Em seguida vamos para um apinhamento moderado, no qual suaves movimentos não serão suficientes para corrigir o apinhamento, precisamos unir cartas para conseguir atingir meu objetivo. Nestes casos, normalmente observamos a quantidade de vestibularização que podemos fazer, exploramos ao máximo esse espaço, deixamos um trespasse justo, tomando cuidado para não causar um toque prematuro, em seguida, vamos para o desgaste interproximal (IPR). Vasculhando a literatura sobre o assunto, uma revisão sistemática aponta que em dentes anteriores temos cerca de 0.5mm de esmalte dentário nas faces mesiais e distais, enquanto os dentes posteriores chegam a ter até 1mm. Os desgastes com alinhadores, pensando que são feitos metade em um dente e metade no dente ao lado, não pode ultrapassar 0.5mm considerando que seria removido 0.25mm de cada dente que está naquele contato e que ao final, os dois dentes ainda teriam 0.25mm de esmalte dentário (IMAGEM).
E chegamos no desafio maior, para corajosos, casos de apinhamentos severos. Partimos do pressuposto nesses casos que o número de alinhadores vai ser muito grande, pensando que tiramos dentes que podem variar de 5 a 8 mm de tamanho e que todo esse espaço deve ser preenchido com a migração de outros dentes para o local no qual ele estava situado, temos então um problema. Para estes casos sugerimos o uso de mecânicas auxiliares, ancoragem esquelética e/ou uso de elásticos, todos os artifícios são bem-vindos nestes casos. Dizemos que apinhamentos severos são difíceis de serem corrigidos com alinhadores, não que sejam fáceis com o aparelho convencional fixo, porém, em ambas as situações é necessário ter um controle rígido da mecânica escolhida e de ancoragem.
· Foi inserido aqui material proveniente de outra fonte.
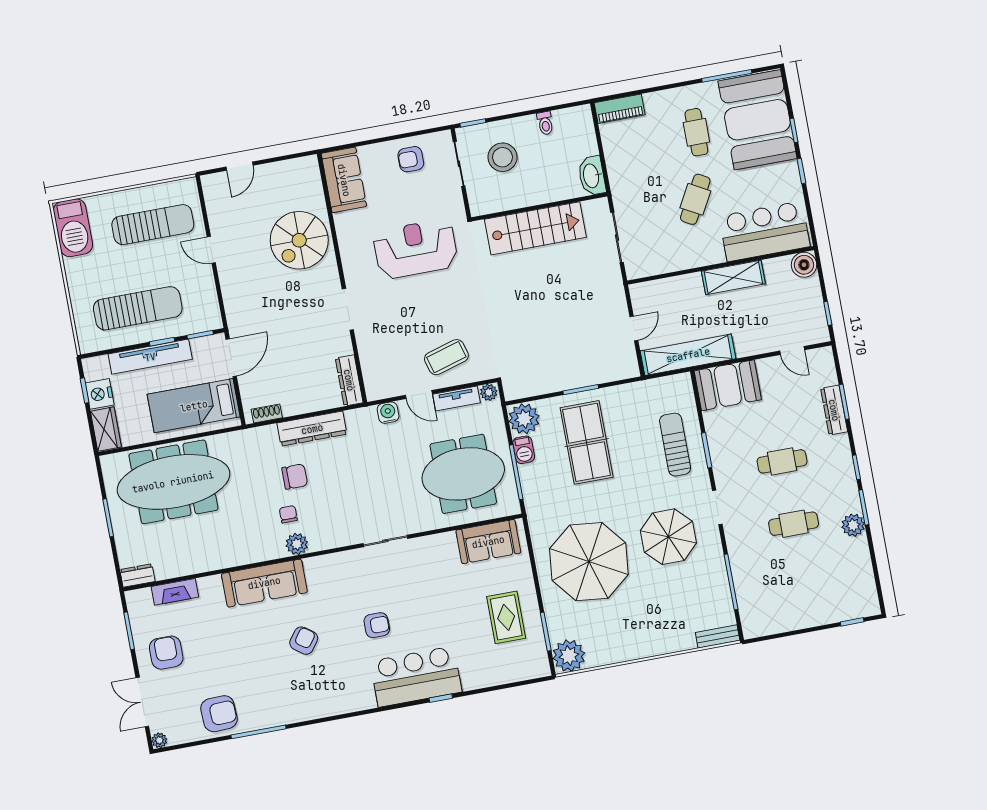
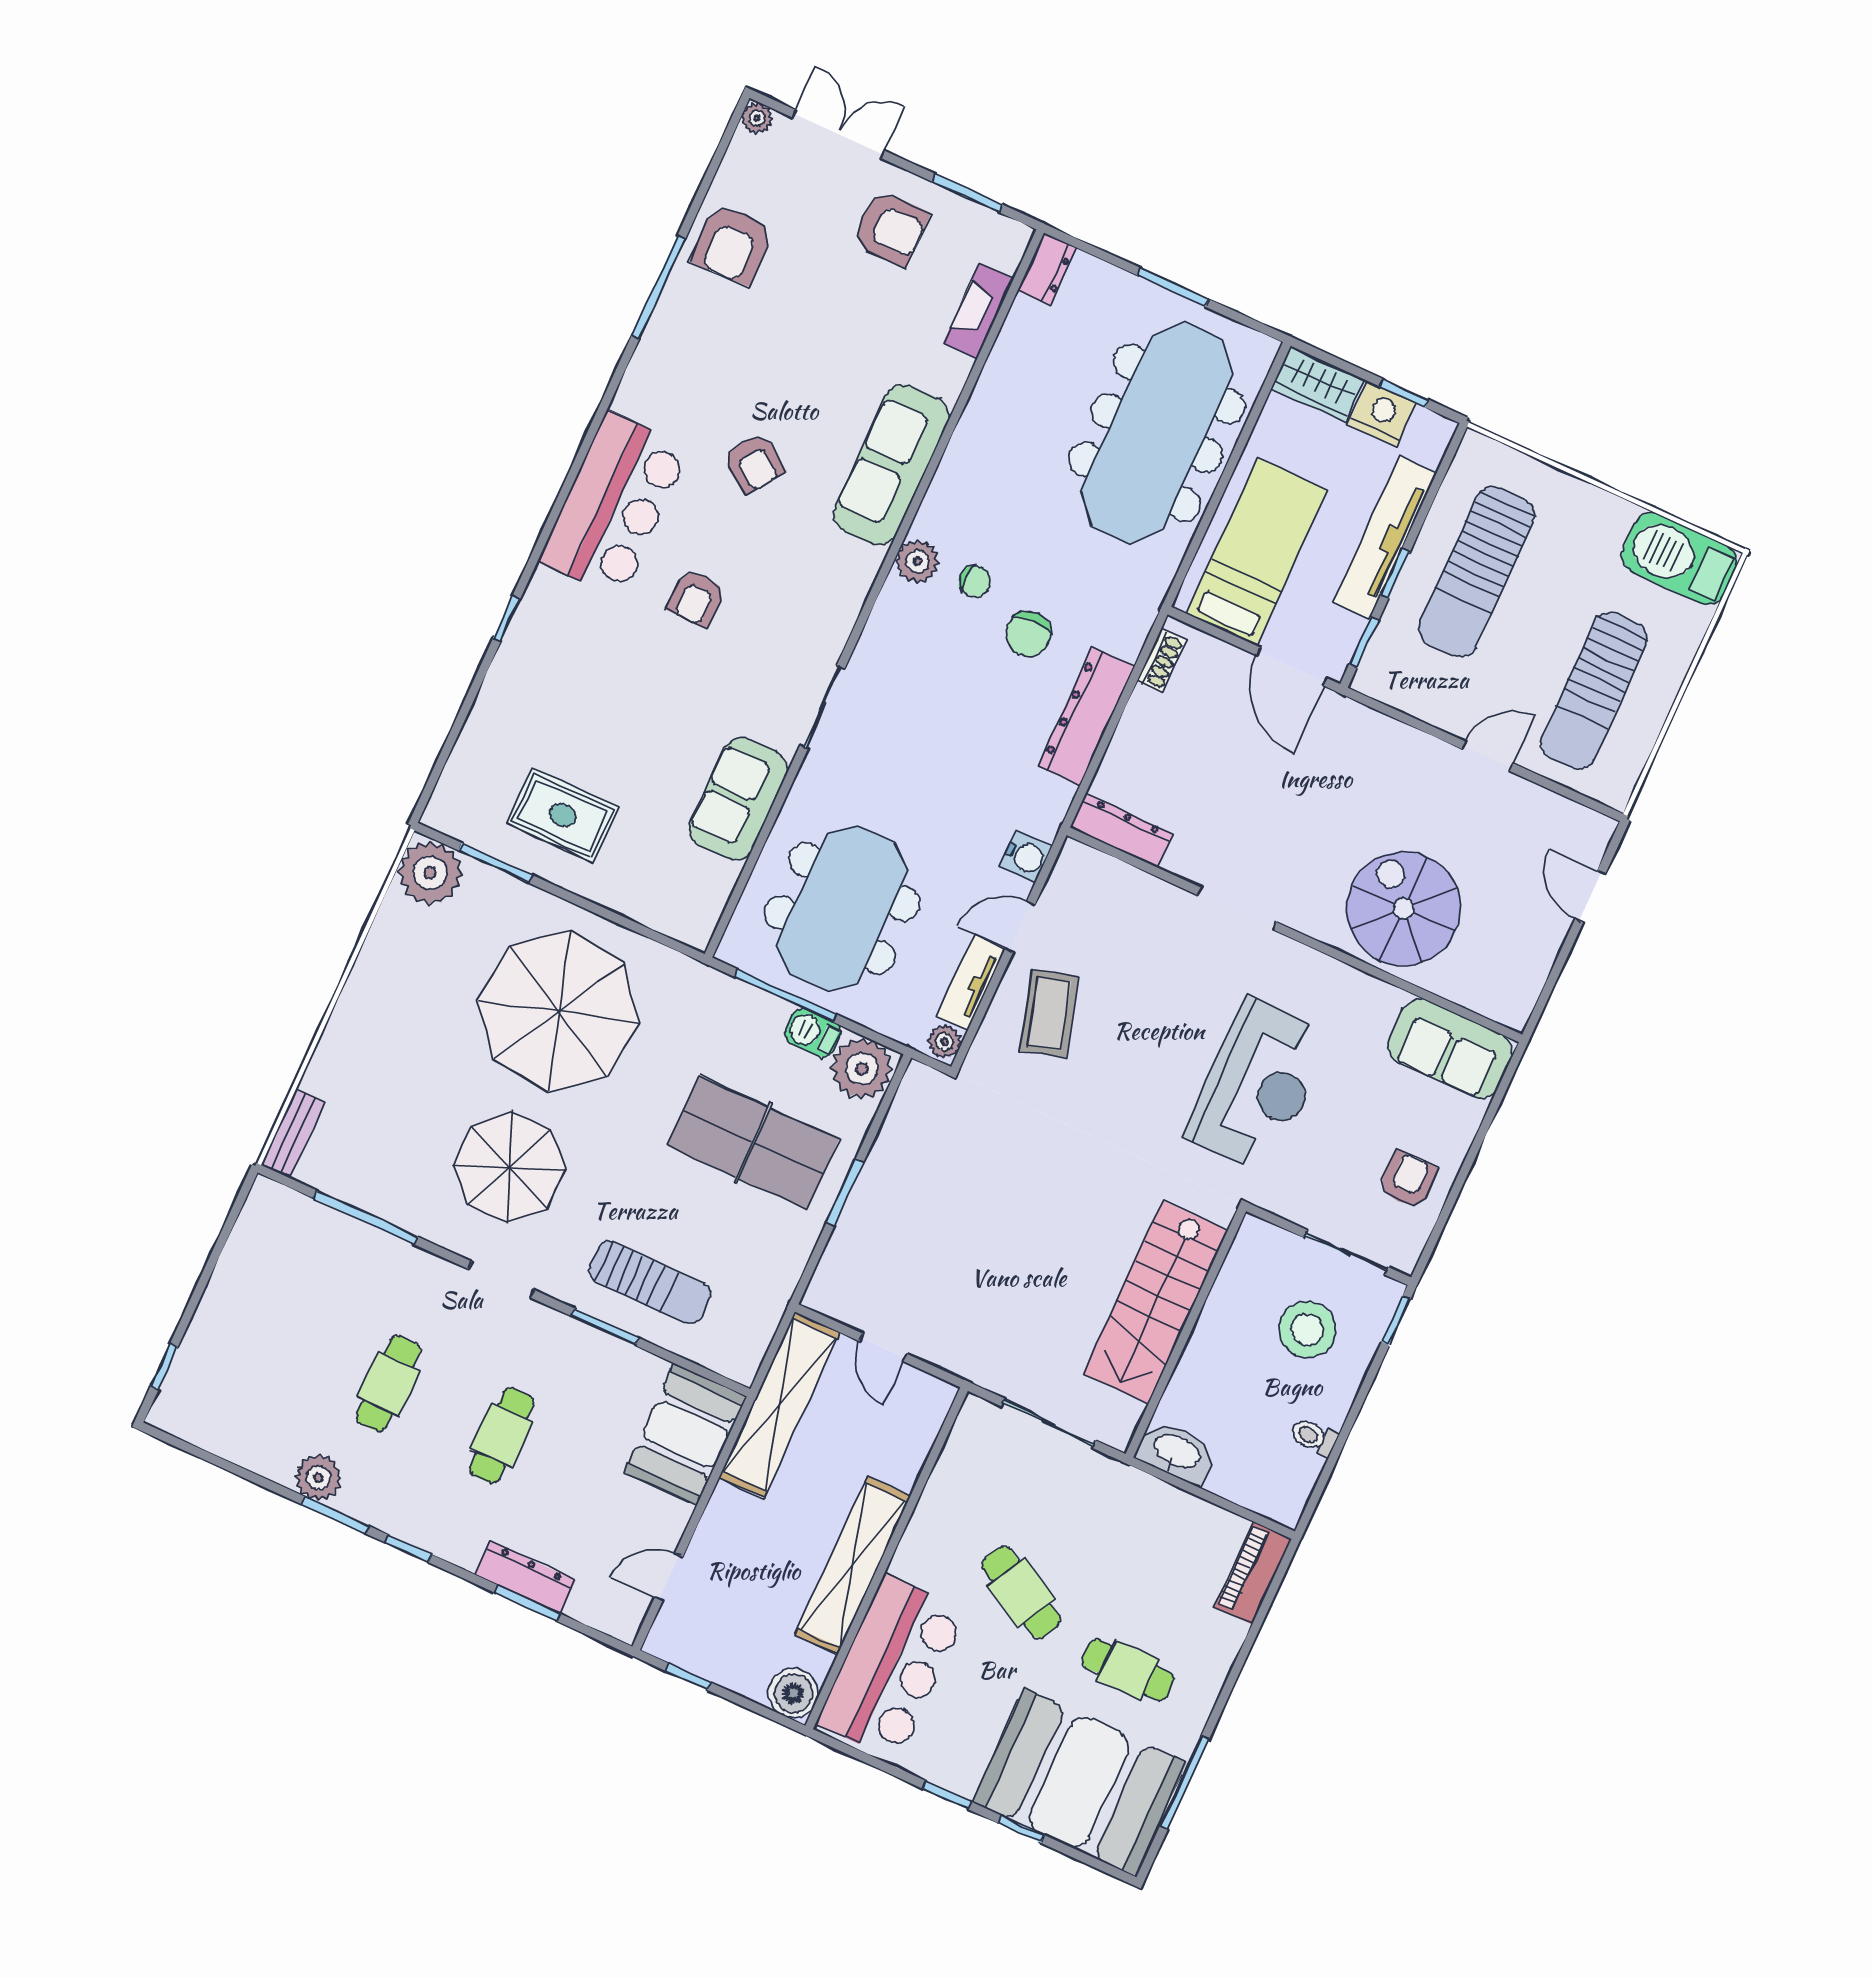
shelving: (733, 277) -> (853, 1565), width x1.47
sofa: (488, 542) -> (738, 799), moved
bar counter: (416, 677) -> (614, 505), moved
Os casos de extrações são casos de apinhamentos severos em que eu não tenho espaço suficiente para dissolver com vestibularização, expansão do arco e desgastes, somando todas as opções de abertura de espaço não seriam suficientes para dissolver o apinhamento.
De forma didática, separei os níveis de apinhamento e como deve ser feito o seu plano de tratamento, sempre visando atingir o melhor resultado possível para seus clientes. Um exame clínico completo é sempre bem-vindo, somado com análise do sorriso, corredor bucal, projeção do lábio superior e inferior, trespasse interincisivos, duração do tratamento, nível de complexibilidade e a queixa do paciente.
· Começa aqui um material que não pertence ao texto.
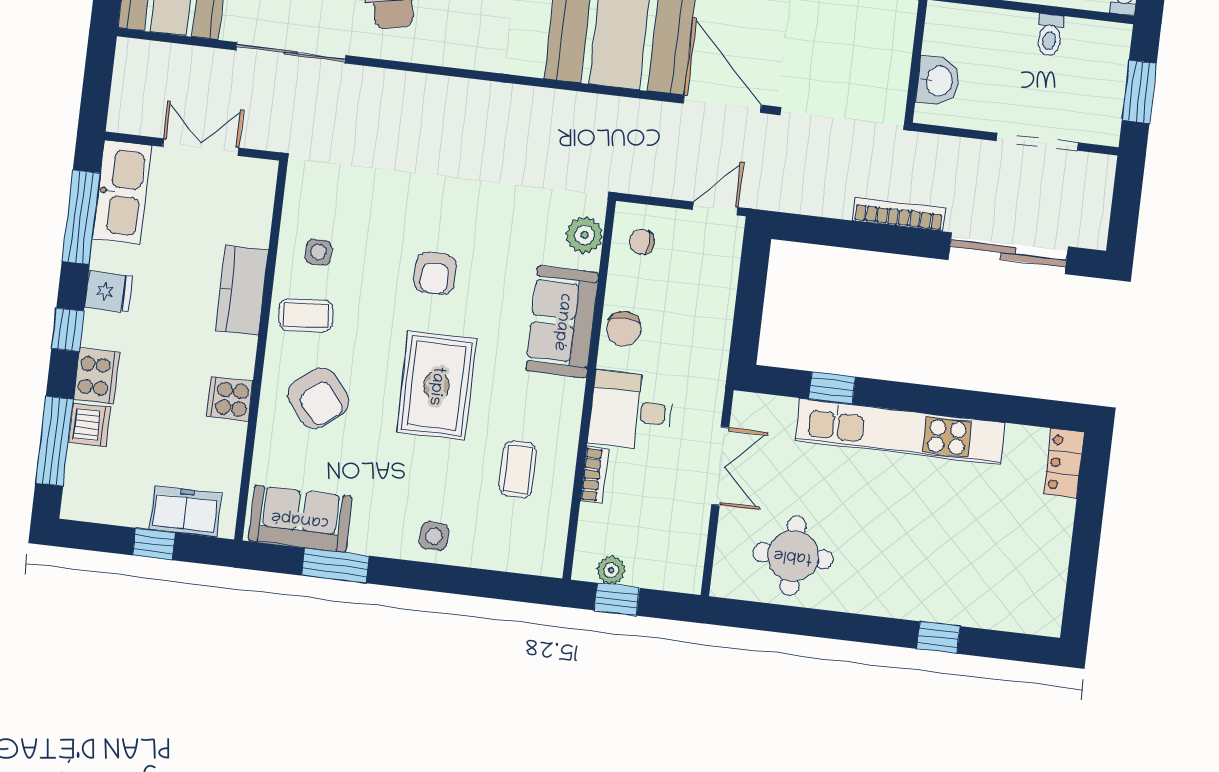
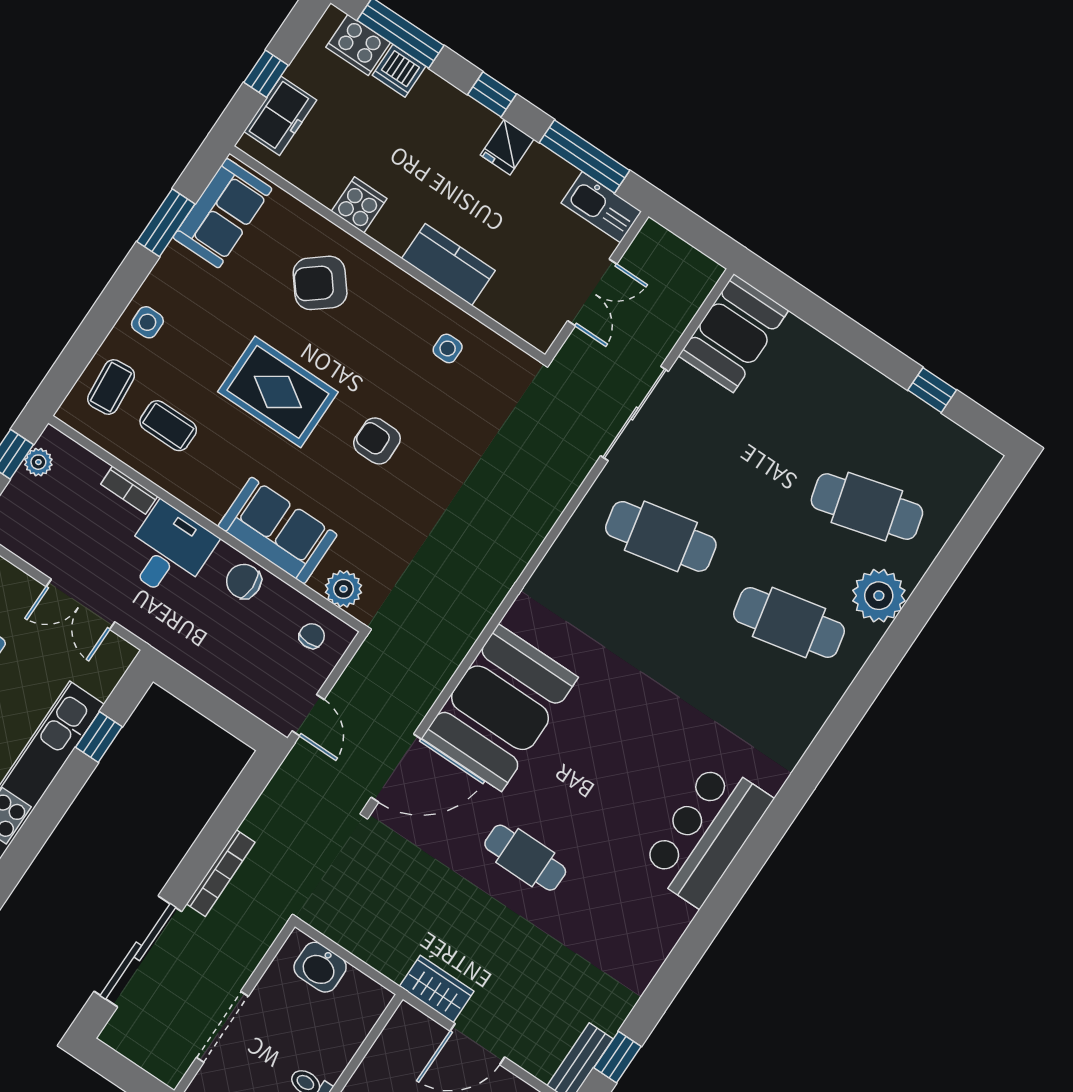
kitchen sink: (122, 192) -> (601, 207), width x0.73, depth x0.81
coffee table: (306, 315) -> (111, 387), moved
cooker: (97, 376) -> (358, 45), moved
1. Freitas KMS, Massaro C, Miranda F, de Freitas MR, Janson G, Garib D. Occlusal changes in orthodontically treated subjects 40 years after treatment and comparison with untreated control subjects. American Journal of Orthodontics Dentofacial Orthopedics. 2021;160(5):671-685.
2. Siqueira DF, Rodrigues de Oliveira G, Bramante FS, Renato Paranhos L, Antonio Scanavini M. Apinhamento terciário: causas e opçÕes terapêuticas. Revista Clínica de Ortodontia Dental Press. 2011;10(1).